** Task requirements **
Look through the data below and extract, unchanged, the lines from the one that contains "Tips Android / iPhone" to the one that contains "durch die Erstellung", both included.

** Material provided **
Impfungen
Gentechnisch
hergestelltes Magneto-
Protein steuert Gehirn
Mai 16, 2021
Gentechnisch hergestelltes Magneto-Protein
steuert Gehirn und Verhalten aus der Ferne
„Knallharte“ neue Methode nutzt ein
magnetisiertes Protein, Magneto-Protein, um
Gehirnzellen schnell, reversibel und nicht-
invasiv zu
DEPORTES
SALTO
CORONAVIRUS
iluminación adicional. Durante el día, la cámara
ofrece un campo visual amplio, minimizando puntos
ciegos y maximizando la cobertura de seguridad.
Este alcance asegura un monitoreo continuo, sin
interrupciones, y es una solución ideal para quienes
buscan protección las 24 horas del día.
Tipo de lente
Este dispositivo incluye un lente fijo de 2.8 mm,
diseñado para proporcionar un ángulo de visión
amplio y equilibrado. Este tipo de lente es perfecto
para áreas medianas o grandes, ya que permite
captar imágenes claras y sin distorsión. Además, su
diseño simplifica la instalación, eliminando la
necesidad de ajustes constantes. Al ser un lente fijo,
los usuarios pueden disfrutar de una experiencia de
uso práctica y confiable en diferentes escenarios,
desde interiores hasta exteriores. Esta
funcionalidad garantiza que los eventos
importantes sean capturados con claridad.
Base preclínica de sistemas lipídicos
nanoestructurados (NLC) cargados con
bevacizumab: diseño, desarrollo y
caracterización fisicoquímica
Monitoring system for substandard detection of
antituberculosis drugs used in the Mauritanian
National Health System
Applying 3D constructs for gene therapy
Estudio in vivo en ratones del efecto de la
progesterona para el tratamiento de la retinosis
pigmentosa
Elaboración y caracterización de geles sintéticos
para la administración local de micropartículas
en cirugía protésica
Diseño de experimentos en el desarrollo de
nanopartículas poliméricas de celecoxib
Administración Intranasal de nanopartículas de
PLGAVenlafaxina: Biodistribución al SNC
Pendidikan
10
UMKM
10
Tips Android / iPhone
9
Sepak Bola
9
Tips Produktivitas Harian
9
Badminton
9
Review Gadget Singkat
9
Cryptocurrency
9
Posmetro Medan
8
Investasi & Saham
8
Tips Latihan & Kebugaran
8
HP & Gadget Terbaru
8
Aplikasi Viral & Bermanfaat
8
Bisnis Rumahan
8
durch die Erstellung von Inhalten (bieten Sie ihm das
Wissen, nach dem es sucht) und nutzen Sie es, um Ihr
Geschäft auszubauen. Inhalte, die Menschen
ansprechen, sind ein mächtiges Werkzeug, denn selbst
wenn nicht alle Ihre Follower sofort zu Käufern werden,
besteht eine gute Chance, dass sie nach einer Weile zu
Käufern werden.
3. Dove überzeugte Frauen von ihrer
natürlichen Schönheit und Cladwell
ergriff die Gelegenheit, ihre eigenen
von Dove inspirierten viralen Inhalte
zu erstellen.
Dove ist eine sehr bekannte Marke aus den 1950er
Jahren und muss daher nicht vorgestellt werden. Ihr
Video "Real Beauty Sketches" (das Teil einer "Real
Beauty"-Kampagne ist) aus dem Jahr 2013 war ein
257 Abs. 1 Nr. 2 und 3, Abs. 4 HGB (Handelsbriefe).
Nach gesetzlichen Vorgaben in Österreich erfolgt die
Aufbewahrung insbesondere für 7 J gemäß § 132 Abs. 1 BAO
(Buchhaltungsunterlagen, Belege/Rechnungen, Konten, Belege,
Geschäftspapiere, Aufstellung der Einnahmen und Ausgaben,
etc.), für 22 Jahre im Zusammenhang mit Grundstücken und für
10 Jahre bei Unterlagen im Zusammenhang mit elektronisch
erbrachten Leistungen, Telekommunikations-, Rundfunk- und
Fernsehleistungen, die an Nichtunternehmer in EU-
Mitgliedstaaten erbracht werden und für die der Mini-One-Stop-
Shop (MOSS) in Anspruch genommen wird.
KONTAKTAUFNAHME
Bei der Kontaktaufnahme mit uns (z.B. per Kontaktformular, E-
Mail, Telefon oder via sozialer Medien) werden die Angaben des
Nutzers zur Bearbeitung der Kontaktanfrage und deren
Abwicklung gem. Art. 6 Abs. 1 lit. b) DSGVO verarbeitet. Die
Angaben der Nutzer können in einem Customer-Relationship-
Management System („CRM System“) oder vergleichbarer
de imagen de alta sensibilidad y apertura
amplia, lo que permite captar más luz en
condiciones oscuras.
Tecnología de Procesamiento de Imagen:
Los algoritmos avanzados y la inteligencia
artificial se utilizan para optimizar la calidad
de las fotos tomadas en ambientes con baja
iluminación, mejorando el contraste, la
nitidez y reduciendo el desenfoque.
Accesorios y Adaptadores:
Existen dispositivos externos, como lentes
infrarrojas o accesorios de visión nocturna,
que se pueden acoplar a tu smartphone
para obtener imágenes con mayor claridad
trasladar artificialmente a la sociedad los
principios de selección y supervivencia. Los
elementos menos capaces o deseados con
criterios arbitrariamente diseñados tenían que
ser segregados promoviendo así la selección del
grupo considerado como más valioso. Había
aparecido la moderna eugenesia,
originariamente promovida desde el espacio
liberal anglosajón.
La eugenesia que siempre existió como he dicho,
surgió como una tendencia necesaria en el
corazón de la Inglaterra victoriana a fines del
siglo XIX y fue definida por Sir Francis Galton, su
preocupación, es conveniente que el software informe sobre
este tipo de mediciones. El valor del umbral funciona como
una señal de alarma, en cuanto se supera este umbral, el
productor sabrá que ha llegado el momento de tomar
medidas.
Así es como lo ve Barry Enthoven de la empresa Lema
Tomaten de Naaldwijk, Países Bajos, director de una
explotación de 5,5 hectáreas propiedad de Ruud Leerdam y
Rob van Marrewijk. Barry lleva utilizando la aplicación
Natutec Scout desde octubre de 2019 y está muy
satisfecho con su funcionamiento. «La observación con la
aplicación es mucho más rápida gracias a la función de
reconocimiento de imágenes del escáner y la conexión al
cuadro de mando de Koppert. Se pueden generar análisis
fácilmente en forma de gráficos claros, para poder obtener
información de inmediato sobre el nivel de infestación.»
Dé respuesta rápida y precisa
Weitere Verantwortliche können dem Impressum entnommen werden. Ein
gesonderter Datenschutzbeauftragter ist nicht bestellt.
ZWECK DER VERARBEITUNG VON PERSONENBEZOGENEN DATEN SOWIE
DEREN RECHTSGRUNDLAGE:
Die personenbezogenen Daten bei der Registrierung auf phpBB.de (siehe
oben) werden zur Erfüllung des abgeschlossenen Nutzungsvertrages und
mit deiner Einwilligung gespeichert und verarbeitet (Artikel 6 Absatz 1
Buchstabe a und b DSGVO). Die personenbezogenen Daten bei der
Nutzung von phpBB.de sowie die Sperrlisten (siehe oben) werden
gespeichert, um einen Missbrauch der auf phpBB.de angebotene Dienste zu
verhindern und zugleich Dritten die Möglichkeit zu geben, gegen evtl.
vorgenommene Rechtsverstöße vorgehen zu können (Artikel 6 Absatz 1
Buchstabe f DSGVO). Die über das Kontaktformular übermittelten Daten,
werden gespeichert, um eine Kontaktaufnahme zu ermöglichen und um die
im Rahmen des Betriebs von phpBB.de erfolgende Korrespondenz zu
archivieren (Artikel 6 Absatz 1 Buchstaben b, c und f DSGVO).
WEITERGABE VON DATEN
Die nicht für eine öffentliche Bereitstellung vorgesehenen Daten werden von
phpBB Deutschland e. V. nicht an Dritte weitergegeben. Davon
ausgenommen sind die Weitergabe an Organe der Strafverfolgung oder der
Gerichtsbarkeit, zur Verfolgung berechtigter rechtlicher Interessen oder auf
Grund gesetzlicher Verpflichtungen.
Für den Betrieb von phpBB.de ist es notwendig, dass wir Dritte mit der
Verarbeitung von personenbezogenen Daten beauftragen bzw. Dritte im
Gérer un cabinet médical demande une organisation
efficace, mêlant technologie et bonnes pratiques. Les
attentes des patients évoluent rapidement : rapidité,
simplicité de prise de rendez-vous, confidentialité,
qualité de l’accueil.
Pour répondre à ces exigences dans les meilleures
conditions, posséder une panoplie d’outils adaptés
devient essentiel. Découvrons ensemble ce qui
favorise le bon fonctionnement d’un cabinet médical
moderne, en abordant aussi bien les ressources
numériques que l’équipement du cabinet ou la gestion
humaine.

** Written response **
Tips Android / iPhone
9
Sepak Bola
9
Tips Produktivitas Harian
9
Badminton
9
Review Gadget Singkat
9
Cryptocurrency
9
Posmetro Medan
8
Investasi & Saham
8
Tips Latihan & Kebugaran
8
HP & Gadget Terbaru
8
Aplikasi Viral & Bermanfaat
8
Bisnis Rumahan
8
durch die Erstellung von Inhalten (bieten Sie ihm das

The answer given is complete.